Any property that is not simply thrown away is bagged and tagged, but officers do not ensure that each bag holds a single person's property. So someone whose belongings have been commingled with another's has no way to get it back, the complaint states.
Worse still, the LAPD has several places where it stores seized property and people "are left to guess where their property has been stored and where it can be reclaimed," the plaintiffs say. "Because adequate post-deprivation notice is not provided at the location of the seizure, they must often walk from location to location, trying to search out what city employees did with their property."
The unlawful seizure and destruction of homeless people's property exposes them to serious health and safety risks, especially during winter when temperatures routinely dip below 50 degrees at night. When wind chill and rain are taken into account, unsheltered people are at extreme risk developing hypothermia, other exposure-related illnesses and death, according to the complaint.
Los Angeles City Attorney Mike Feuer did not immediately return emailed comment requests sent Tuesday afternoon.
The plaintiffs seek an injunction barring the defendants from arresting homeless people and destroying their property; a declaration that the defendants' conduct violates their civil rights; an order for the defendants to replace seized blankets, tents, tarps, clothes, medications, and personal documents; and an order to stop commingling people's property when it is seized.
Cangress, also known as Los Angeles Community Action Network, or LA CAN, is a grassroots organization for residents of Skid Row that has been operating since 1999. Its over 800 members work to protect the rights of the homeless and "address systemic poverty and oppression in the community," according to the complaint.
Founded in 1970, Los Angeles Catholic Workers runs a free soup kitchen and offers hospice care for the homeless at a facility on Skid Row nicknamed the "Hippie Kitchen." It also helps people get access to dental care, over-the-counter prescriptions, and personal toiletry items, and buys shopping carts for them to store their belongings, the complaint states.

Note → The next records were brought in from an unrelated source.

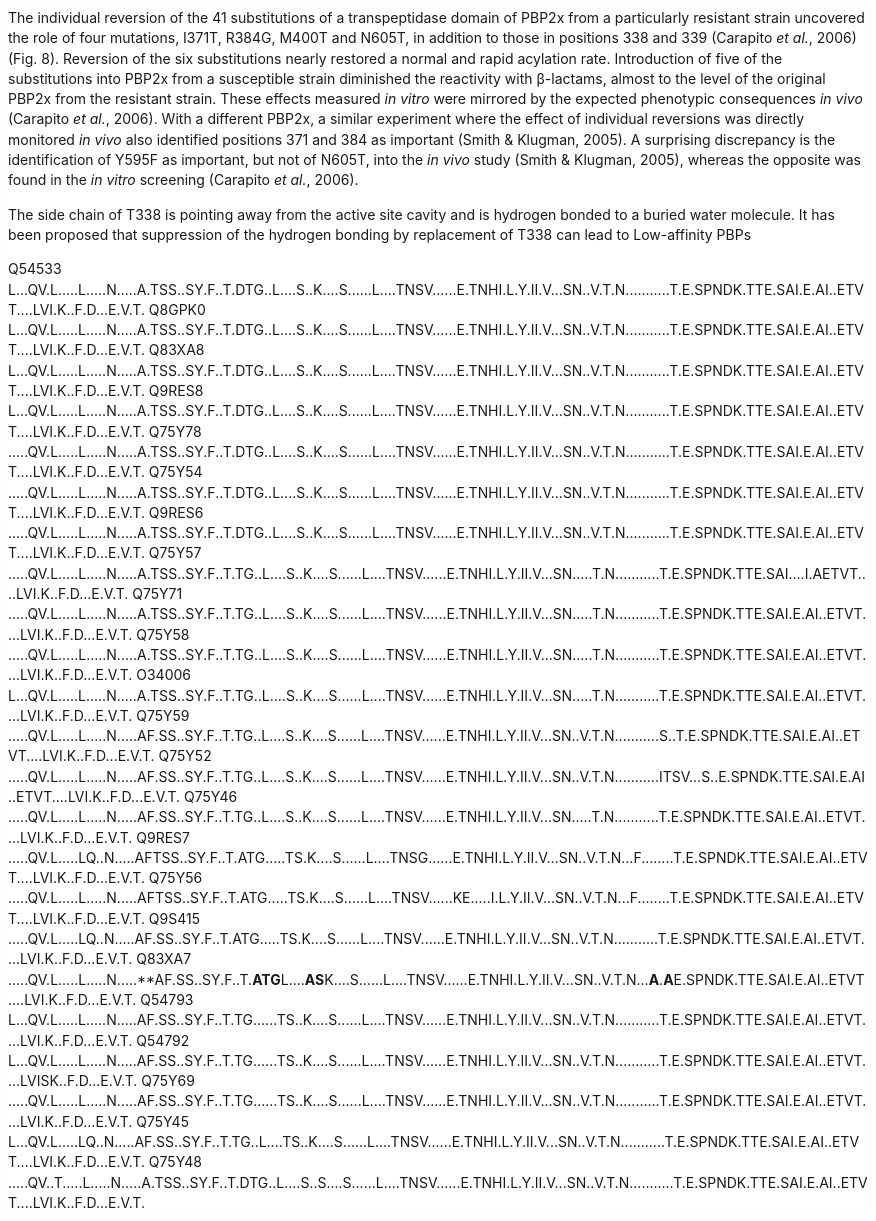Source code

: The individual reversion of the 41 substitutions of a transpeptidase domain of PBP2x from a particularly resistant strain uncovered the role of four mutations, I371T, R384G, M400T and N605T, in addition to those in positions 338 and 339 (Carapito *et al.*, 2006) (Fig. 8). Reversion of the six substitutions nearly restored a normal and rapid acylation rate. Introduction of five of the substitutions into PBP2x from a susceptible strain diminished the reactivity with β-lactams, almost to the level of the original PBP2x from the resistant strain. These effects measured *in vitro* were mirrored by the expected phenotypic consequences *in vivo* (Carapito *et al.*, 2006). With a different PBP2x, a similar experiment where the effect of individual reversions was directly monitored *in vivo* also identified positions 371 and 384 as important (Smith & Klugman, 2005). A surprising discrepancy is the identification of Y595F as important, but not of N605T, into the *in vivo* study (Smith & Klugman, 2005), whereas the opposite was found in the *in vitro* screening (Carapito *et al.*, 2006).

The side chain of T338 is pointing away from the active site cavity and is hydrogen bonded to a buried water molecule. It has been proposed that suppression of the hydrogen bonding by replacement of T338 can lead to
Low-affinity PBPs

Q54533 L...QV.L.....L.....N.....A.TSS..SY.F..T.DTG..L....S..K....S......L....TNSV......E.TNHI.L.Y.II.V...SN..V.T.N...........T.E.SPNDK.TTE.SAI.E.AI..ETVT....LVI.K..F.D...E.V.T.
Q8GPK0 L...QV.L.....L.....N.....A.TSS..SY.F..T.DTG..L....S..K....S......L....TNSV......E.TNHI.L.Y.II.V...SN..V.T.N...........T.E.SPNDK.TTE.SAI.E.AI..ETVT....LVI.K..F.D...E.V.T.
Q83XA8 L...QV.L.....L.....N.....A.TSS..SY.F..T.DTG..L....S..K....S......L....TNSV......E.TNHI.L.Y.II.V...SN..V.T.N...........T.E.SPNDK.TTE.SAI.E.AI..ETVT....LVI.K..F.D...E.V.T.
Q9RES8 L...QV.L.....L.....N.....A.TSS..SY.F..T.DTG..L....S..K....S......L....TNSV......E.TNHI.L.Y.II.V...SN..V.T.N...........T.E.SPNDK.TTE.SAI.E.AI..ETVT....LVI.K..F.D...E.V.T.
Q75Y78 .....QV.L.....L.....N.....A.TSS..SY.F..T.DTG..L....S..K....S......L....TNSV......E.TNHI.L.Y.II.V...SN..V.T.N...........T.E.SPNDK.TTE.SAI.E.AI..ETVT....LVI.K..F.D...E.V.T.
Q75Y54 .....QV.L.....L.....N.....A.TSS..SY.F..T.DTG..L....S..K....S......L....TNSV......E.TNHI.L.Y.II.V...SN..V.T.N...........T.E.SPNDK.TTE.SAI.E.AI..ETVT....LVI.K..F.D...E.V.T.
Q9RES6 .....QV.L.....L.....N.....A.TSS..SY.F..T.DTG..L....S..K....S......L....TNSV......E.TNHI.L.Y.II.V...SN..V.T.N...........T.E.SPNDK.TTE.SAI.E.AI..ETVT....LVI.K..F.D...E.V.T.
Q75Y57 .....QV.L.....L.....N.....A.TSS..SY.F..T.TG..L....S..K....S......L....TNSV......E.TNHI.L.Y.II.V...SN.....T.N...........T.E.SPNDK.TTE.SAI....I.AETVT....LVI.K..F.D...E.V.T.
Q75Y71 .....QV.L.....L.....N.....A.TSS..SY.F..T.TG..L....S..K....S......L....TNSV......E.TNHI.L.Y.II.V...SN.....T.N...........T.E.SPNDK.TTE.SAI.E.AI..ETVT....LVI.K..F.D...E.V.T.
Q75Y58 .....QV.L.....L.....N.....A.TSS..SY.F..T.TG..L....S..K....S......L....TNSV......E.TNHI.L.Y.II.V...SN.....T.N...........T.E.SPNDK.TTE.SAI.E.AI..ETVT....LVI.K..F.D...E.V.T.
O34006 L...QV.L.....L.....N.....A.TSS..SY.F..T.TG..L....S..K....S......L....TNSV......E.TNHI.L.Y.II.V...SN.....T.N...........T.E.SPNDK.TTE.SAI.E.AI..ETVT....LVI.K..F.D...E.V.T.
Q75Y59 .....QV.L.....L.....N.....AF.SS..SY.F..T.TG..L....S..K....S......L....TNSV......E.TNHI.L.Y.II.V...SN..V.T.N...........S..T.E.SPNDK.TTE.SAI.E.AI..ETVT....LVI.K..F.D...E.V.T.
Q75Y52 .....QV.L.....L.....N.....AF.SS..SY.F..T.TG..L....S..K....S......L....TNSV......E.TNHI.L.Y.II.V...SN..V.T.N...........ITSV...S..E.SPNDK.TTE.SAI.E.AI..ETVT....LVI.K..F.D...E.V.T.
Q75Y46 .....QV.L.....L.....N.....AF.SS..SY.F..T.TG..L....S..K....S......L....TNSV......E.TNHI.L.Y.II.V...SN.....T.N...........T.E.SPNDK.TTE.SAI.E.AI..ETVT....LVI.K..F.D...E.V.T.
Q9RES7 .....QV.L.....LQ..N.....AFTSS..SY.F..T.ATG.....TS.K....S......L....TNSG......E.TNHI.L.Y.II.V...SN..V.T.N...F........T.E.SPNDK.TTE.SAI.E.AI..ETVT....LVI.K..F.D...E.V.T.
Q75Y56 .....QV.L.....L.....N.....AFTSS..SY.F..T.ATG.....TS.K....S......L....TNSV......KE.....I.L.Y.II.V...SN..V.T.N...F........T.E.SPNDK.TTE.SAI.E.AI..ETVT....LVI.K..F.D...E.V.T.
Q9S415 .....QV.L.....LQ..N.....AF.SS..SY.F..T.ATG.....TS.K....S......L....TNSV......E.TNHI.L.Y.II.V...SN..V.T.N...........T.E.SPNDK.TTE.SAI.E.AI..ETVT....LVI.K..F.D...E.V.T.
Q83XA7 .....QV.L.....L.....N.....**AF.SS..SY.F..T.**ATG**L....**AS**K....S......L....TNSV......E.TNHI.L.Y.II.V...SN..V.T.N...**A**.**A**E.SPNDK.TTE.SAI.E.AI..ETVT....LVI.K..F.D...E.V.T.
Q54793 L...QV.L.....L.....N.....AF.SS..SY.F..T.TG......TS..K....S......L....TNSV......E.TNHI.L.Y.II.V...SN..V.T.N...........T.E.SPNDK.TTE.SAI.E.AI..ETVT....LVI.K..F.D...E.V.T.
Q54792 L...QV.L.....L.....N.....AF.SS..SY.F..T.TG......TS..K....S......L....TNSV......E.TNHI.L.Y.II.V...SN..V.T.N...........T.E.SPNDK.TTE.SAI.E.AI..ETVT....LVISK..F.D...E.V.T.
Q75Y69 .....QV.L.....L.....N.....AF.SS..SY.F..T.TG......TS..K....S......L....TNSV......E.TNHI.L.Y.II.V...SN..V.T.N...........T.E.SPNDK.TTE.SAI.E.AI..ETVT....LVI.K..F.D...E.V.T.
Q75Y45 L...QV.L.....LQ..N.....AF.SS..SY.F..T.TG..L....TS..K....S......L....TNSV......E.TNHI.L.Y.II.V...SN..V.T.N...........T.E.SPNDK.TTE.SAI.E.AI..ETVT....LVI.K..F.D...E.V.T.
Q75Y48 .....QV..T.....L.....N.....A.TSS..SY.F..T.DTG..L....S..S....S......L....TNSV......E.TNHI.L.Y.II.V...SN..V.T.N...........T.E.SPNDK.TTE.SAI.E.AI..ETVT....LVI.K..F.D...E.V.T.
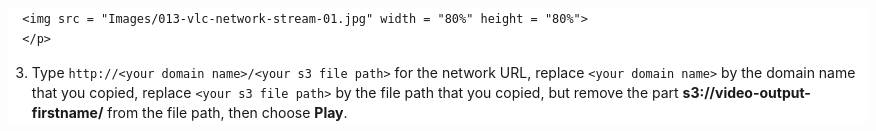       <img src = "Images/013-vlc-network-stream-01.jpg" width = "80%" height = "80%">
      </p>

3. Type `http://<your domain name>/<your s3 file path>` for the network URL, replace `<your domain name>` by the domain name that you copied, replace `<your s3 file path>` by the file path that you copied, but remove the part **s3://video-output-firstname/** from the file path, then choose **Play**.

<p align = "center">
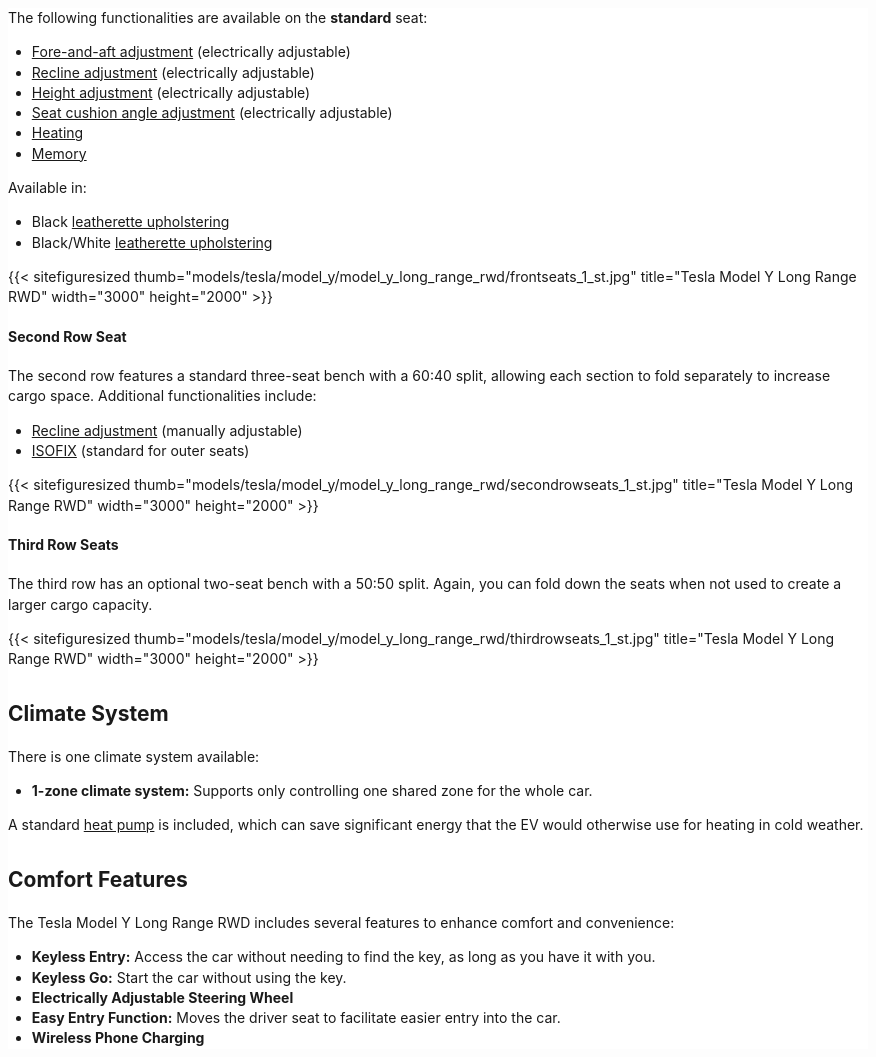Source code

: The following functionalities are available on the **standard** seat:

- [Fore-and-aft adjustment](../../../../technology/seats/adjustment/#fore-and-aft-adjustment) (electrically adjustable)
- [Recline adjustment](../../../../technology/seats/adjustment/#recline-adjustment) (electrically adjustable)
- [Height adjustment](../../../../technology/seats/adjustment/#height-adjustment) (electrically adjustable)
- [Seat cushion angle adjustment](../../../../technology/seats/adjustment/#seat-cushion-angle-adjustment) (electrically adjustable)
- [Heating](../../../../technology/seats/adjustment/#heating)
- [Memory](../../../../technology/seats/adjustment/#seat-memory)

Available in:

- Black [leatherette upholstering](../../../../technology/seats/materials/#leatherette)
- Black/White [leatherette upholstering](../../../../technology/seats/materials/#leatherette)

{{< sitefiguresized thumb="models/tesla/model_y/model_y_long_range_rwd/frontseats_1_st.jpg" title="Tesla Model Y Long Range RWD" width="3000" height="2000"  >}}

#### Second Row Seat

The second row features a standard three-seat bench with a 60:40 split, allowing each section to fold separately to increase cargo space. Additional functionalities include:

- [Recline adjustment](../../../../technology/seats/adjustment/#recline-adjustment) (manually adjustable)
- [ISOFIX](../../../../technology/seats/adjustment/#isofix) (standard for outer seats)

{{< sitefiguresized thumb="models/tesla/model_y/model_y_long_range_rwd/secondrowseats_1_st.jpg" title="Tesla Model Y Long Range RWD" width="3000" height="2000"  >}}

#### Third Row Seats

The third row has an optional two-seat bench with a 50:50 split. Again, you can fold down the seats when not used to create a larger cargo capacity.

{{< sitefiguresized thumb="models/tesla/model_y/model_y_long_range_rwd/thirdrowseats_1_st.jpg" title="Tesla Model Y Long Range RWD" width="3000" height="2000"  >}}

## Climate System

There is one climate system available:

- **1-zone climate system:** Supports only controlling one shared zone for the whole car.

A standard [heat pump](../../../../technology/hvac/#heat-pump) is included, which can save significant energy that the EV would otherwise use for heating in cold weather.

## Comfort Features

The Tesla Model Y Long Range RWD includes several features to enhance comfort and convenience:

- **Keyless Entry:** Access the car without needing to find the key, as long as you have it with you.
- **Keyless Go:** Start the car without using the key.
- **Electrically Adjustable Steering Wheel**
- **Easy Entry Function:** Moves the driver seat to facilitate easier entry into the car.
- **Wireless Phone Charging**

The individual plaintiffs have first-hand experience with the LAPD's draconian treatment of the homeless population.
Carl Mitchell, 62, has several lived on Skid Row for several years. Last December, he says, he was pushing two shopping carts he got from the Hippie Kitchen when an officer stopped him and asked him if a third cart was his. Though he said no, the officer arrested him and ordered all his belongings, including a backpack with his medication and personal papers, tossed into a trash truck.
When he was released the temperature was in the low 40s, and he was forced to sleep on the sidewalk with nothing but a blanket he'd found, his shoelaces and his belt, according to the complaint.
Michael Escobedo, who is legally blind and has a service dog, says police officers destroyed his tent in a clean-up sweep around Christmas Eve 2015. Though he was able to save a few personal items, he had to sleep under a tarp for months, which did not adequately protect him, his dog, or his personal property from the rain and cold.
Salvador Roque claims he was arrested after officers saw him sweeping the doorway where he slept at night. He was not given a property receipt upon his release, and so far has not been able to get his depression medication, blankets, money, and documents related to his petition to obtain Social Security disability benefits, according to the complaint.
Judy Coleman says in the complaint that she moved her property from one location to another at an officer's command, and another officer promptly accused her of owning a shopping cart nearby and arrested her. Though she suffers from severe arthritis, diabetes, and respiratory problems, the officers refused to let her take her medication and held her for two days without medical treatment. Since she had no blanket or tent to protect her from exposure after her release, she was hospitalized with pneumonia a few days later.